Saved data entries
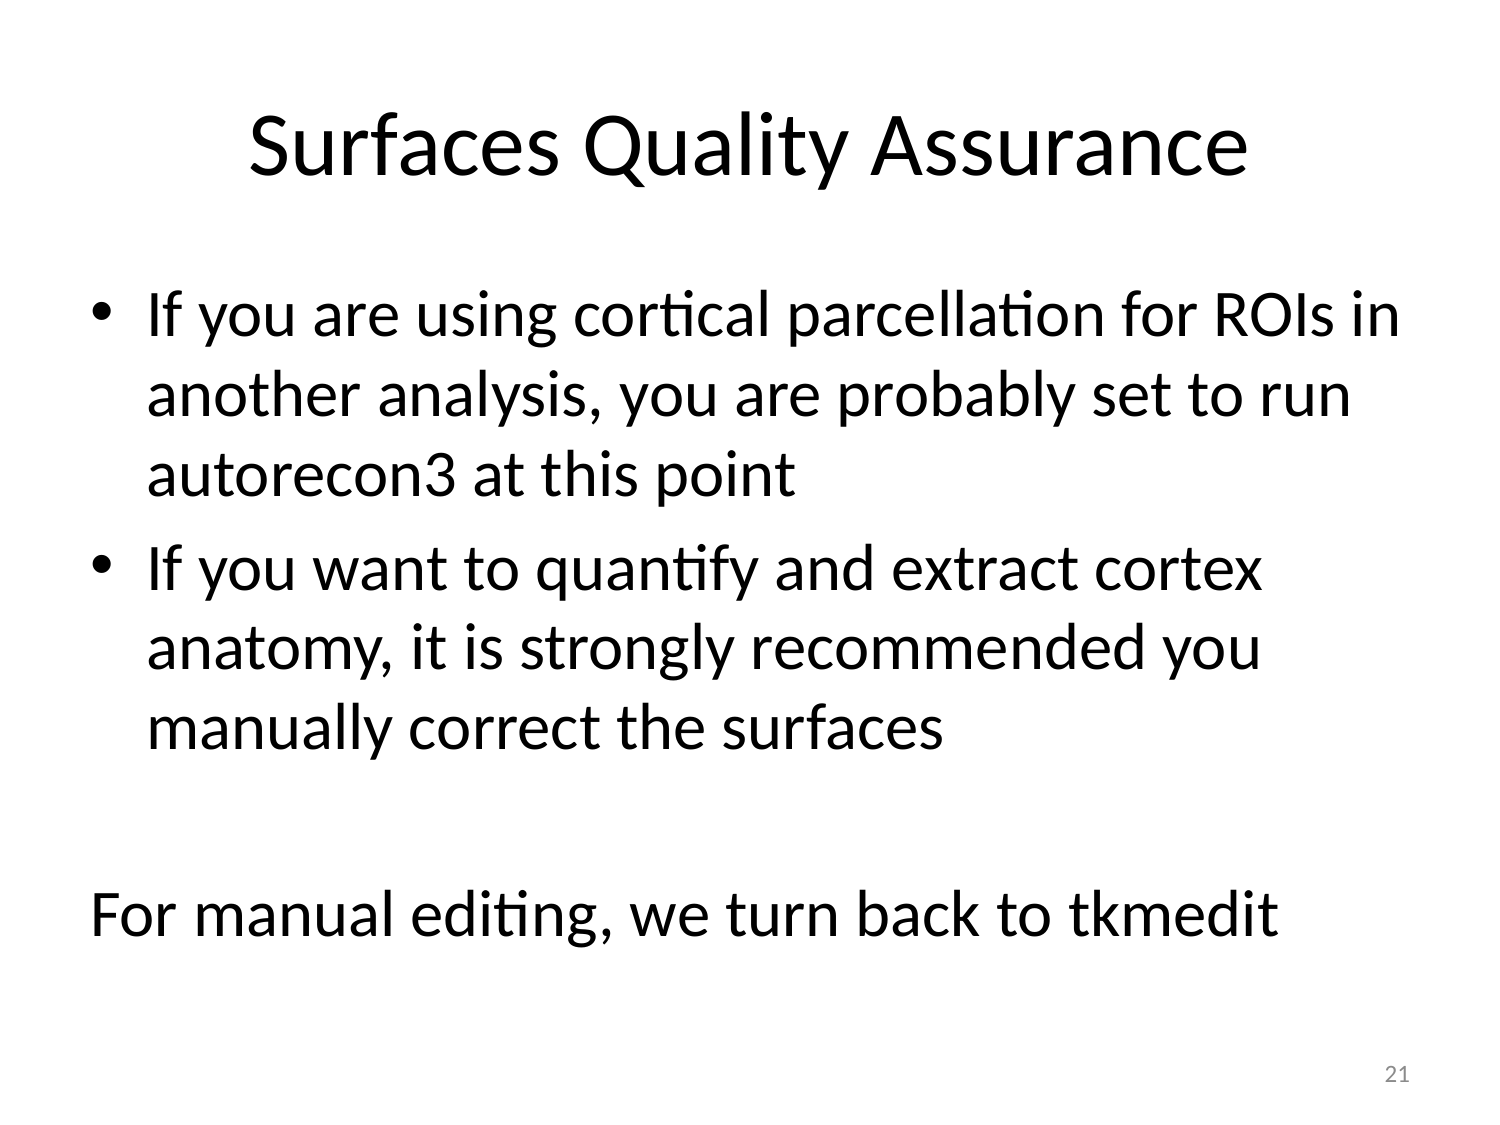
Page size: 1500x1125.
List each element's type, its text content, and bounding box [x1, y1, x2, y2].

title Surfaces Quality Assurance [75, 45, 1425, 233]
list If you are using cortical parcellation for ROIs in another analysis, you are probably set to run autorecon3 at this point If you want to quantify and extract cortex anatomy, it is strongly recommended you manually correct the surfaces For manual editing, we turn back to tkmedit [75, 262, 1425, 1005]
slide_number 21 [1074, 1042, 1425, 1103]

*Exercise requirements*: Type out each line of the records above exactly, skipping any pictures.

*Written solution*:
Page size: 1500x1125.
List each element's type, its text content, and bounding box [x1, y1, x2, y2].

title Surfaces Quality Assurance [75, 45, 1425, 233]
list If you are using cortical parcellation for ROIs in another analysis, you are probably set to run autorecon3 at this point If you want to quantify and extract cortex anatomy, it is strongly recommended you manually correct the surfaces For manual editing, we turn back to tkmedit [75, 262, 1425, 1005]
slide_number 21 [1074, 1042, 1425, 1103]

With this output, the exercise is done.